Group-Aware Matrix Estimation and Latent Subspace Recovery

TL;DR

The paper introduces GAME, a convex estimator for subgroup-aware low-rank matrix estimation that improves reconstruction and latent subspace recovery in heterogeneous data with overlapping categories.

Contribution

It proposes a novel convex regularization method that accounts for subgroup-specific structures via overlapping nuclear-norm penalties, with theoretical guarantees.

Findings

GAME outperforms baseline methods in structured missingness scenarios.

It achieves better latent subspace recovery compared to global low-rank estimators.
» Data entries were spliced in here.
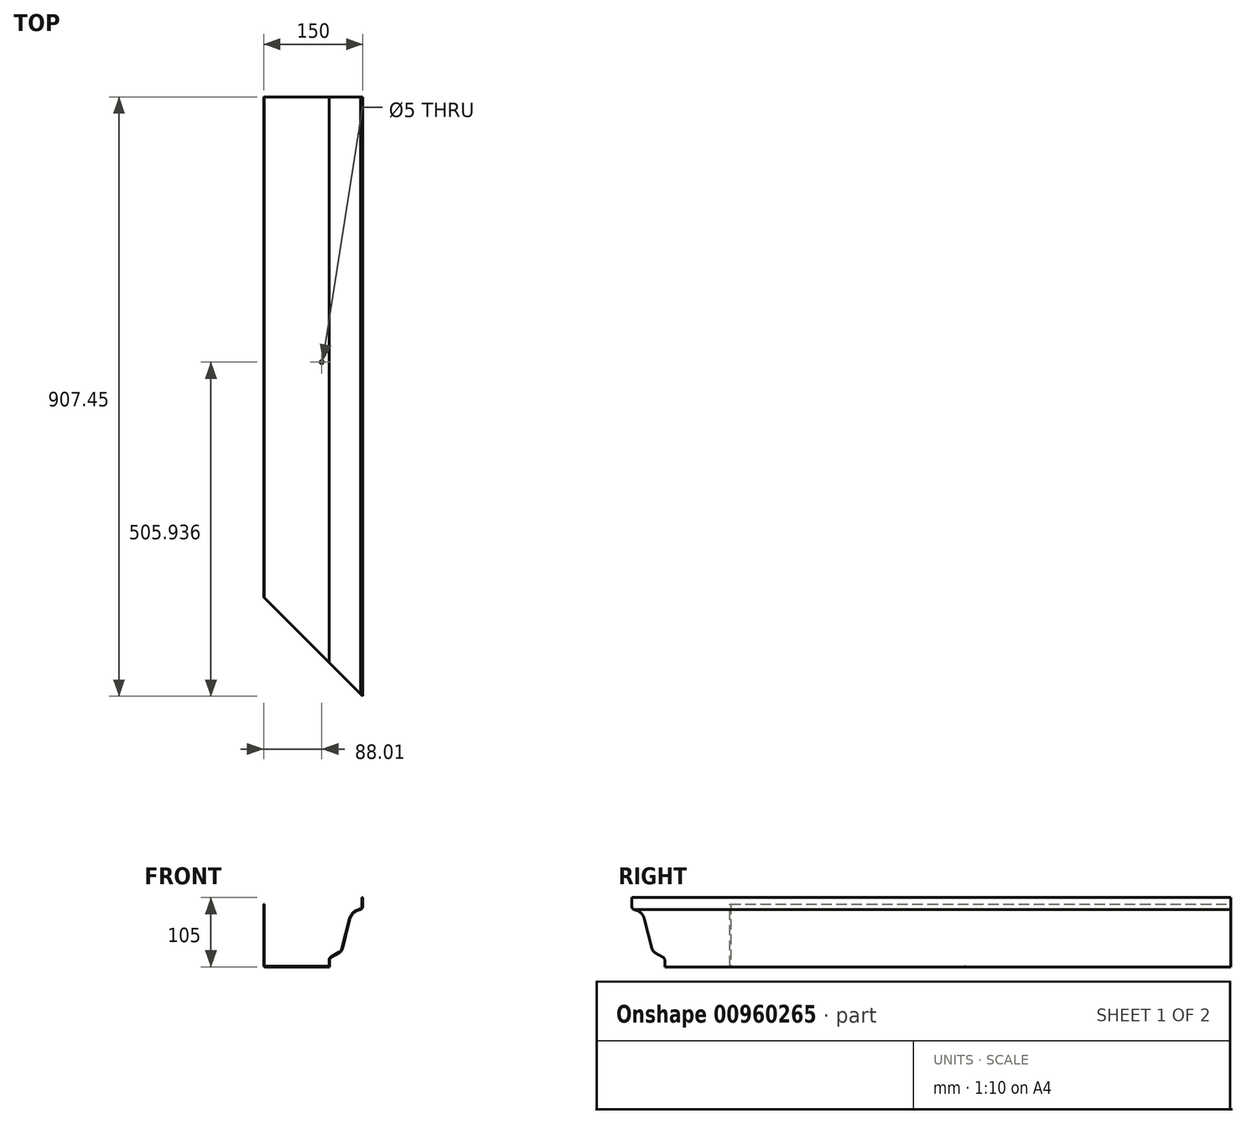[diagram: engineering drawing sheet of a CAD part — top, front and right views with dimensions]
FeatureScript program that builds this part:
annotation { "Feature Type Name" : "Feature", "Feature Type Description" : "" }
export const myFeature = defineFeature(function(context is Context, id is Id, definition is map)
    precondition{}
    {
        {
            var Q0;
            Q0=qCreatedBy(makeId("Front.planeOp"),FACE);
            var sketch = newSketch(context, id + "F0", { "sketchPlane" : qUnion([Q0])});
            skLineSegment(sketch, "E0.right", {"start": v(75, 52.5) * mm, "end": v(75, 38.91) * mm});
            skPoint(sketch, "E0.middle", {"position": v(0, 0) * mm});
            skArc(sketch, "E1", {"start": v(71.93, 34.26) * mm, "mid": v(61.54, 29.3) * mm, "end": v(55.61, 19.41) * mm});
            skArc(sketch, "E2", {"start": v(39.92, -30.84) * mm, "mid": v(42.75, -28.3) * mm, "end": v(44.39, -24.88) * mm});
            skArc(sketch, "E3", {"start": v(27.46, -38.2) * mm, "mid": v(25.66, -40.02) * mm, "end": v(25, -42.5) * mm});
            skLineSegment(sketch, "E4", {"start": v(27.46, -38.2) * mm, "end": v(39.92, -30.84) * mm});
            skLineSegment(sketch, "E5", {"start": v(44.39, -24.88) * mm, "end": v(55.61, 19.41) * mm});
            skArc(sketch, "E6", {"start": v(71.93, 34.26) * mm, "mid": v(74.17, 36.12) * mm, "end": v(75, 38.91) * mm});
            skPoint(sketch, "E7.orphan", {"position": v(-75, -52.5) * mm});
            skPoint(sketch, "E8.right.start.orphan", {"position": v(25, -52.5) * mm});
            skLineSegment(sketch, "E9", {"start": v(-73, -52.5) * mm, "end": v(25, -52.5) * mm});
            skLineSegment(sketch, "E10", {"start": v(25, -52.5) * mm, "end": v(25, -42.5) * mm});
            skLineSegment(sketch, "E11", {"start": v(-75, -50.5) * mm, "end": v(-75, 42.5) * mm});
            skLineSegment(sketch, "E12", {"start": v(-74, 42.5) * mm, "end": v(-74, -50.5) * mm});
            skLineSegment(sketch, "E13", {"start": v(-73, -51.5) * mm, "end": v(24, -51.5) * mm});
            skLineSegment(sketch, "E14", {"start": v(24, -51.5) * mm, "end": v(24, -42.5) * mm});
            skLineSegment(sketch, "E15", {"start": v(26.95, -37.33) * mm, "end": v(39.41, -29.98) * mm});
            skLineSegment(sketch, "E16", {"start": v(74, 52.5) * mm, "end": v(74, 38.88) * mm});
            skLineSegment(sketch, "E17", {"start": v(74, 52.5) * mm, "end": v(75, 52.5) * mm});
            skArc(sketch, "E18.trimOffspring", {"start": v(26.95, -37.33) * mm, "mid": v(24.79, -39.52) * mm, "end": v(24, -42.5) * mm});
            skArc(sketch, "E19", {"start": v(39.41, -29.98) * mm, "mid": v(41.95, -27.7) * mm, "end": v(43.42, -24.63) * mm});
            skArc(sketch, "E20", {"start": v(71.65, 35.23) * mm, "mid": v(60.82, 29.99) * mm, "end": v(54.64, 19.66) * mm});
            skLineSegment(sketch, "E21", {"start": v(54.64, 19.66) * mm, "end": v(43.42, -24.63) * mm});
            skArc(sketch, "E22", {"start": v(71.65, 35.23) * mm, "mid": v(73.36, 36.7) * mm, "end": v(74, 38.88) * mm});
            skPoint(sketch, "E23", {"position": v(-73, -50.5) * mm});
            skArc(sketch, "E24", {"start": v(-74, -50.5) * mm, "mid": v(-73.7, -51.2) * mm, "end": v(-73, -51.5) * mm});
            skArc(sketch, "E25", {"start": v(-75, -50.5) * mm, "mid": v(-74.41, -51.91) * mm, "end": v(-73, -52.5) * mm});
            skPoint(sketch, "E26.orphan", {"position": v(-74, -51.5) * mm});
            skLineSegment(sketch, "E27", {"start": v(-75, 42.5) * mm, "end": v(-74, 42.5) * mm});
            skSolve(sketch);
        }
        {
            var Q0;
            Q0=qSketchRegion(id+"F0",true);
            extrude(context, id + "F1", {"entities" : qUnion([Q0]), "depth" : 1000 * mm, "offsetDistance" : 25 * mm});
        }
        {
            var Q0;
            Q0=makeQuery(id+"F1.opExtrude","SWEPT_FACE",FACE,{"disambiguationData":[OSD([sQuery(id+"F0.wireOp",EDGE,"E9")])]});
            var sketch = newSketch(context, id + "F2", { "sketchPlane" : qUnion([Q0])});
            skLineSegment(sketch, "E28.left", {"start": v(-332.45, 532.75) * mm, "end": v(-332.45, 32.75) * mm});
            skLineSegment(sketch, "E29.right", {"start": v(167.55, 532.75) * mm, "end": v(167.55, 1032.75) * mm});
            skLineSegment(sketch, "E30", {"start": v(-332.45, 532.75) * mm, "end": v(167.55, 1032.75) * mm});
            skPoint(sketch, "E28.top.end.orphan", {"position": v(167.55, 32.75) * mm});
            skLineSegment(sketch, "E31.top", {"start": v(167.55, 32.75) * mm, "end": v(-332.45, 32.75) * mm});
            skLineSegment(sketch, "E31.left", {"start": v(167.55, 532.75) * mm, "end": v(167.55, 32.75) * mm});
            skPoint(sketch, "E32.end.orphan", {"position": v(167.55, 532.75) * mm});
            skCircle(sketch, "E33", {"center": v(13, 434.26) * mm, "radius": 2.5 * mm});
            skArc(sketch, "E34.trimOffspring", {"start": v(13, 434.26) * mm, "mid": v(13, 434.26) * mm, "end": v(13, 434.26) * mm});
            skArc(sketch, "E35.trimOffspring", {"start": v(13, 434.26) * mm, "mid": v(13, 434.27) * mm, "end": v(13, 434.27) * mm});
            skArc(sketch, "E36.trimOffspring", {"start": v(13, 434.27) * mm, "mid": v(13, 434.27) * mm, "end": v(13, 434.26) * mm});
            skSolve(sketch);
        }
        {
            var Q0;
            Q0 = qSketchRegion(id + "F2", true);
            extrude(context, id + "F3", {"entities" : qUnion([Q0]), "operationType" : NewBodyOperationType.INTERSECT, "oppositeDirection" : true, "depth" : 500 * mm, "offsetDistance" : 25 * mm});
        }
    });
Experiments demonstrate GAME's effectiveness across diverse datasets.

Abstract

Modern matrix completion problems often involve heterogeneous data whose rows simultaneously belong to many meta-categories, such as demographic and age groups in recommendation systems, or region and recording session labels in neural electrophysiological experiments. Standard low-rank estimators impose a single global latent geometry, which can recover average structure but may smooth away subgroup-specific variation, especially when observations are unevenly distributed across groups. We introduce Group-Aware Matrix Estimation (GAME), a convex estimator for overlapping subgroup-wise low-rank matrix estimation. GAME regularizes category-specific submatrices through overlapping nuclear-norm penalties, allowing related groups to borrow information while preserving local latent structure in a shared coordinate system. We provide finite-sample guarantees for both reconstruction error and subgroup-specific subspace recovery, showing how performance depends on sampling density, subgroup rank, and overlap structure. Experiments on synthetic, recommendation, ecological, and neuroscience datasets show that GAME is most beneficial in structured missingness regimes, where subgroup-aware regularization improves both reconstruction accuracy and latent subspace fidelity. Across these benchmarks, GAME is competitive or best among global low-rank, side-information, and modern imputation baselines, with the largest gains when subgroups exhibit distinct low-rank structure.